*TASK DESCRIPTION*:
Pull out of the data below the stretch of lines bounded by the one containing "- How long did" and the one containing "### 1. Monitoramento em Tempo Real", both bounds included, unchanged.

*** INFORMATION SUPPLIED ***

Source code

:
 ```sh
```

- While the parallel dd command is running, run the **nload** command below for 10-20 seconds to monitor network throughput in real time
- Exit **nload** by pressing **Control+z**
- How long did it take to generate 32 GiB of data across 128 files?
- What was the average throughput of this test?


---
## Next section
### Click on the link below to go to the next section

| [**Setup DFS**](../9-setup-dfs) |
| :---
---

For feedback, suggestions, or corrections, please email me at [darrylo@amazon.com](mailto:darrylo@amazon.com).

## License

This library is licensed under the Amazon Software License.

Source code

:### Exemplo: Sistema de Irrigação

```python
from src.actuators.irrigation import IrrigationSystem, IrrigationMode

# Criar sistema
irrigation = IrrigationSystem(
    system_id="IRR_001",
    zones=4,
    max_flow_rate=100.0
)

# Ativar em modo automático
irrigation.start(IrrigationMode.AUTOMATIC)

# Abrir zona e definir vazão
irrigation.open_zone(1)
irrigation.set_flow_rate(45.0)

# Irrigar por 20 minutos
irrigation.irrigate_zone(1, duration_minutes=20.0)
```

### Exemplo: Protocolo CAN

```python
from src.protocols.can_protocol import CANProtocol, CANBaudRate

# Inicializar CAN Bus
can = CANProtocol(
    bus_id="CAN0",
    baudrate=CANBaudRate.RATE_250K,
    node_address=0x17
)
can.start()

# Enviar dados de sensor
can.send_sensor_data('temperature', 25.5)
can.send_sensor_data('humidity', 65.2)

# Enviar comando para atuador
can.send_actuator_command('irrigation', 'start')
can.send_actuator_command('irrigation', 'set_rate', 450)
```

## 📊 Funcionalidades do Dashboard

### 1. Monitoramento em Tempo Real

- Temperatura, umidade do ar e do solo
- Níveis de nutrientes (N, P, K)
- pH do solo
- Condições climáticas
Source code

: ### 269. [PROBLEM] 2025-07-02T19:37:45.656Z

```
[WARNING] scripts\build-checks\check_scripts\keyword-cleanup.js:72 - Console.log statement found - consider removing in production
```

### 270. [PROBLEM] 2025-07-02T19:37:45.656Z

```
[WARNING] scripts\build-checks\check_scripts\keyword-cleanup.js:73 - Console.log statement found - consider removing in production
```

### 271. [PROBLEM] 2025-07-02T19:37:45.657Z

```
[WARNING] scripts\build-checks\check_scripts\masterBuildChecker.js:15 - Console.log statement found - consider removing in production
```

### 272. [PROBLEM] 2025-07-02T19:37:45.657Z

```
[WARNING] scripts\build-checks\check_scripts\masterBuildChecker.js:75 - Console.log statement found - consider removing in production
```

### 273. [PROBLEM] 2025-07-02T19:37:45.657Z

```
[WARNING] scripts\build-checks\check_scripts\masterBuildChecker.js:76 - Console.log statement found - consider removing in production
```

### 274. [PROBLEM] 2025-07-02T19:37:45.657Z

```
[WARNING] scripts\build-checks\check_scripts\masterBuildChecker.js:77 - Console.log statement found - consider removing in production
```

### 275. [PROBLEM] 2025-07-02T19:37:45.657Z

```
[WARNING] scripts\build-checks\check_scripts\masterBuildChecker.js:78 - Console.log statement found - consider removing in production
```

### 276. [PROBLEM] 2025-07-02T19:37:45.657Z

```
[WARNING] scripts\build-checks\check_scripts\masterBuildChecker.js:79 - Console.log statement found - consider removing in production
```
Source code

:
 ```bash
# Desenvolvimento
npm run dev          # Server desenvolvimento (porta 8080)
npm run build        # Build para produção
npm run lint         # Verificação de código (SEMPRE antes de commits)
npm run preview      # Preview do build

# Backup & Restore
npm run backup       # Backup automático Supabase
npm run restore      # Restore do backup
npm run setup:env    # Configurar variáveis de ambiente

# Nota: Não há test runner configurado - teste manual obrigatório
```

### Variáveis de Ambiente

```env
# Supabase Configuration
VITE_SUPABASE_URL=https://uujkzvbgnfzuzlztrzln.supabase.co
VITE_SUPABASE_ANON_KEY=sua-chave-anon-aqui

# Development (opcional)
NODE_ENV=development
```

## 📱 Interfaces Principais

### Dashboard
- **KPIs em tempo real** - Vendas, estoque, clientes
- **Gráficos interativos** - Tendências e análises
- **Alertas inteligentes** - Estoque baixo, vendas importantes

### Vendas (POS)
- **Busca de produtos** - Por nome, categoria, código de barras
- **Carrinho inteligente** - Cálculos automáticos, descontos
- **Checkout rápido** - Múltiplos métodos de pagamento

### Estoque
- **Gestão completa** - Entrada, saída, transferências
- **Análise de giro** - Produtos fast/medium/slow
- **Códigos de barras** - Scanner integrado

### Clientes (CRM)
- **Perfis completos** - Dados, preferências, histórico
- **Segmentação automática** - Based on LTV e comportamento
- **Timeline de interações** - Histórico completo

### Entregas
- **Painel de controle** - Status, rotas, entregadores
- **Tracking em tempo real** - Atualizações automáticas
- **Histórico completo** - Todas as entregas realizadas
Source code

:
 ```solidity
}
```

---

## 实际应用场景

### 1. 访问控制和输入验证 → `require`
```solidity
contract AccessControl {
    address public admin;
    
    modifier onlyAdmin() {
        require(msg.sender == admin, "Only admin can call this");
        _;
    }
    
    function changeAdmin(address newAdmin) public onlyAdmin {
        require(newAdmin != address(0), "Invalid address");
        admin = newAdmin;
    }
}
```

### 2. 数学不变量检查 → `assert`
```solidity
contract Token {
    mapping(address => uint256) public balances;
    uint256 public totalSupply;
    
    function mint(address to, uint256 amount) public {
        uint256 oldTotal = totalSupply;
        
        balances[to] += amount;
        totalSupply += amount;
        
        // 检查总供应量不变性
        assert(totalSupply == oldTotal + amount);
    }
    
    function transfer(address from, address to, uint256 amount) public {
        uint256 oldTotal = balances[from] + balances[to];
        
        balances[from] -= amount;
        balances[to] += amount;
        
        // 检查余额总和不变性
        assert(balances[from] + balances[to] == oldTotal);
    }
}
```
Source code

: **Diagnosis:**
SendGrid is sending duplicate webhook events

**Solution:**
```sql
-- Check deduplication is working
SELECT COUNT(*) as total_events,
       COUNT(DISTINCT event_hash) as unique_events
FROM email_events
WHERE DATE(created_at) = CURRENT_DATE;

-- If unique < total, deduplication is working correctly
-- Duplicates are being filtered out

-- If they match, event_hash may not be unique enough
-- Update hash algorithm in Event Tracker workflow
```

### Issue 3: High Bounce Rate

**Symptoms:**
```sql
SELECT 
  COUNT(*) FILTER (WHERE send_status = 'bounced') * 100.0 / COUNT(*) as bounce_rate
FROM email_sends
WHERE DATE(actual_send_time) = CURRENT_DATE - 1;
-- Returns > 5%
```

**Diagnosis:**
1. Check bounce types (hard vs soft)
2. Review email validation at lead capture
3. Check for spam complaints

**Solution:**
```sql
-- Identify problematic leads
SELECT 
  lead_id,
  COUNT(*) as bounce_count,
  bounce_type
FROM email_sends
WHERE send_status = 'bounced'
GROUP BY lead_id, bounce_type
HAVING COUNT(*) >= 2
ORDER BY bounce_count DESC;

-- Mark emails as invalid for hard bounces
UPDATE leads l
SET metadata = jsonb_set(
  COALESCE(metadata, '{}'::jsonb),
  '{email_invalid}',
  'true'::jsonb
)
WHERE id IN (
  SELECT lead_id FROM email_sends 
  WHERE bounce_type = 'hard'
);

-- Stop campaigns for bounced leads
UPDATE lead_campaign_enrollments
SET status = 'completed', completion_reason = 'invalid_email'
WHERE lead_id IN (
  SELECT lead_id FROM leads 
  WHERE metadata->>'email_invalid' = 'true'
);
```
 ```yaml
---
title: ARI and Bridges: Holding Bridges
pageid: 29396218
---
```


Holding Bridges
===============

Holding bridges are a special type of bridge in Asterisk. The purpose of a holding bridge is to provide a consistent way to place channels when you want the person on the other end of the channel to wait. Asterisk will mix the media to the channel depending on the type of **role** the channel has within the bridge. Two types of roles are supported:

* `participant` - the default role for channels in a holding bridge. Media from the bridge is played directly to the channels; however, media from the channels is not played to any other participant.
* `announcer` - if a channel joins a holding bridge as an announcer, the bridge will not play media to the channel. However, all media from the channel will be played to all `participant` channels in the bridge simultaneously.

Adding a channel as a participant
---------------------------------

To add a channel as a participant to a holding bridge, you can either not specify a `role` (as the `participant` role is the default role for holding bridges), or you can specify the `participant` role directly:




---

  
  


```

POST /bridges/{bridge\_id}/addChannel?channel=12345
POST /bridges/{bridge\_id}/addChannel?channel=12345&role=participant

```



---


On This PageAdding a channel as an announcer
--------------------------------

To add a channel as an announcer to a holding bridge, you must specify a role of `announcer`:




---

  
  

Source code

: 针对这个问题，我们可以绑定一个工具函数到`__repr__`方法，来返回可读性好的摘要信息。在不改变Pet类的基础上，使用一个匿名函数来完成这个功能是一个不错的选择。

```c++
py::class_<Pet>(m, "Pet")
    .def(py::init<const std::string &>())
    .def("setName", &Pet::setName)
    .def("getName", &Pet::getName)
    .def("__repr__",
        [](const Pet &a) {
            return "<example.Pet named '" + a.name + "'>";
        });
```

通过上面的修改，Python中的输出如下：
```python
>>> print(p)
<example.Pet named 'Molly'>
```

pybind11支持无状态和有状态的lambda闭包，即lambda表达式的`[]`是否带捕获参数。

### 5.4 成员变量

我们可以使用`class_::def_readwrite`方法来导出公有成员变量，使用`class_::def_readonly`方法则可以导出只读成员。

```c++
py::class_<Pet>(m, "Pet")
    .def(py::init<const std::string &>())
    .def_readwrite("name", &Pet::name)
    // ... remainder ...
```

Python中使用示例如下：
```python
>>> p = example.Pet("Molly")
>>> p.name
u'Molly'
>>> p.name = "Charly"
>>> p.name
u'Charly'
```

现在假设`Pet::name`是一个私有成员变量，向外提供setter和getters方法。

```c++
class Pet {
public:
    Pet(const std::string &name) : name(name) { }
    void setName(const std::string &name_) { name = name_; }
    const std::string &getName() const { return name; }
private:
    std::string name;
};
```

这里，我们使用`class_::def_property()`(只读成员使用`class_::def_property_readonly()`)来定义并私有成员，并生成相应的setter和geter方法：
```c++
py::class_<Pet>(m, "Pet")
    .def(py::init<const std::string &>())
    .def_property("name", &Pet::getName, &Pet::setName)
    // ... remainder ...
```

*** End of INFORMATION SUPPLIED ***

*ANSWER AREA*:
- How long did it take to generate 32 GiB of data across 128 files?
- What was the average throughput of this test?


---
## Next section
### Click on the link below to go to the next section

| [**Setup DFS**](../9-setup-dfs) |
| :---
---

For feedback, suggestions, or corrections, please email me at [darrylo@amazon.com](mailto:darrylo@amazon.com).

## License

This library is licensed under the Amazon Software License.

Source code

:### Exemplo: Sistema de Irrigação

```python
from src.actuators.irrigation import IrrigationSystem, IrrigationMode

# Criar sistema
irrigation = IrrigationSystem(
    system_id="IRR_001",
    zones=4,
    max_flow_rate=100.0
)

# Ativar em modo automático
irrigation.start(IrrigationMode.AUTOMATIC)

# Abrir zona e definir vazão
irrigation.open_zone(1)
irrigation.set_flow_rate(45.0)

# Irrigar por 20 minutos
irrigation.irrigate_zone(1, duration_minutes=20.0)
```

### Exemplo: Protocolo CAN

```python
from src.protocols.can_protocol import CANProtocol, CANBaudRate

# Inicializar CAN Bus
can = CANProtocol(
    bus_id="CAN0",
    baudrate=CANBaudRate.RATE_250K,
    node_address=0x17
)
can.start()

# Enviar dados de sensor
can.send_sensor_data('temperature', 25.5)
can.send_sensor_data('humidity', 65.2)

# Enviar comando para atuador
can.send_actuator_command('irrigation', 'start')
can.send_actuator_command('irrigation', 'set_rate', 450)
```

## 📊 Funcionalidades do Dashboard

### 1. Monitoramento em Tempo Real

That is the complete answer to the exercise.